The simple answer, I suppose, is to focus on single points of commonality and reduce the dimensions of our work. As historians (especially budding transnationalists) it is our job to attempt to tell stories of the past with the greatest accuracy possible and with consideration of the innate complexities of human interactions.
What’s the point of all that waffle? Well, I think the waffle is a prime example of why interdisciplinary approaches to history are so important. Most of what I learned about santeros and their fellows came from anthropologists, those who probe the deep roots of human culture, and you can see evidence of that in the highly personalized shape my work has taken; in attempting to study a religion, I have found myself studying its practitioners and their lives for the simple reason that concepts (such as religion) only matter to the extent that people believe in and/or practice them. If I was to study St Andrews, it is the students, the staff and the townspeople who would probably best illustrate the complex reality that the town lives every day, not statistics or official records or even photographs. Yet that seems more a job for a sociologist or anthropologist than a pure historian, so we must adopt a hybrid method to better understand the true nature of things (a process at which I believe transnationalism excels).

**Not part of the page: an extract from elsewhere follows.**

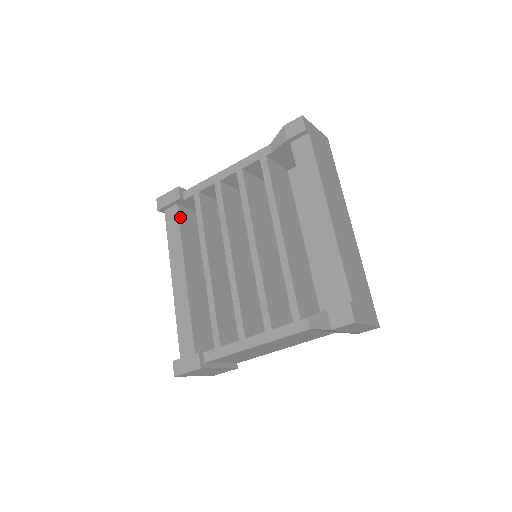
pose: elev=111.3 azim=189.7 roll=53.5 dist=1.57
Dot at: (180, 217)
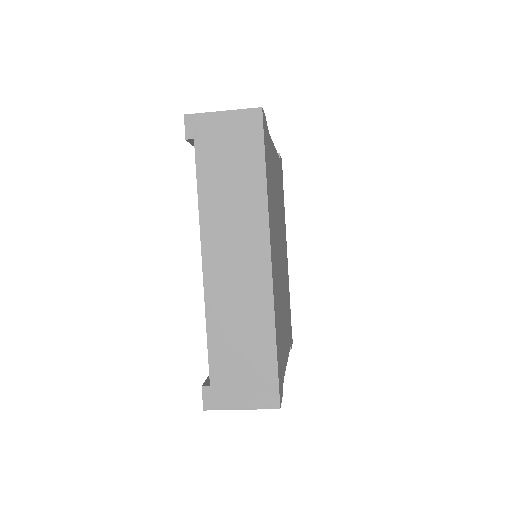
Dot at: occluded
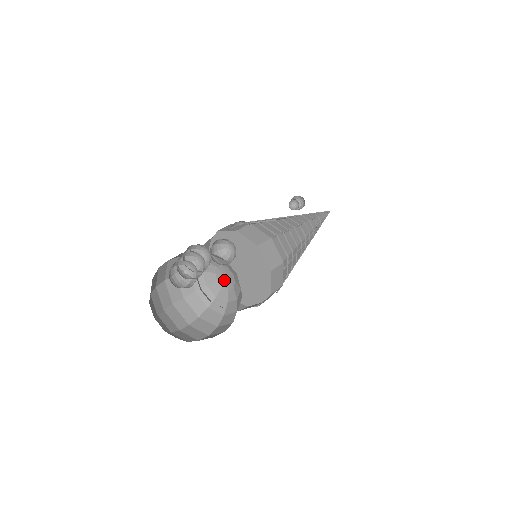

I suppose the takeaway is to consider how unfathomably complicated our individual contexts are and then to attempt to bear that in mind as we look at the people of the past.
Whether this is just sentimentalism run wild, the tired ramblings of someone who’s been listening to Lucumí chants for too many consecutive hours, or something of substantive use, I thought it worth sharing with you all. I appreciate how personal this project has become to me, and I think it is the unique perspectives offered by transnational methodology that have allowed me to build a deep understanding of the people I’ve been studying. Sometimes it helps to remember that we’re studying ourselves, just a few years back. When we talk about actors and their networks, we are talking about structures that we reshape and rely on every day. How fantastic is that?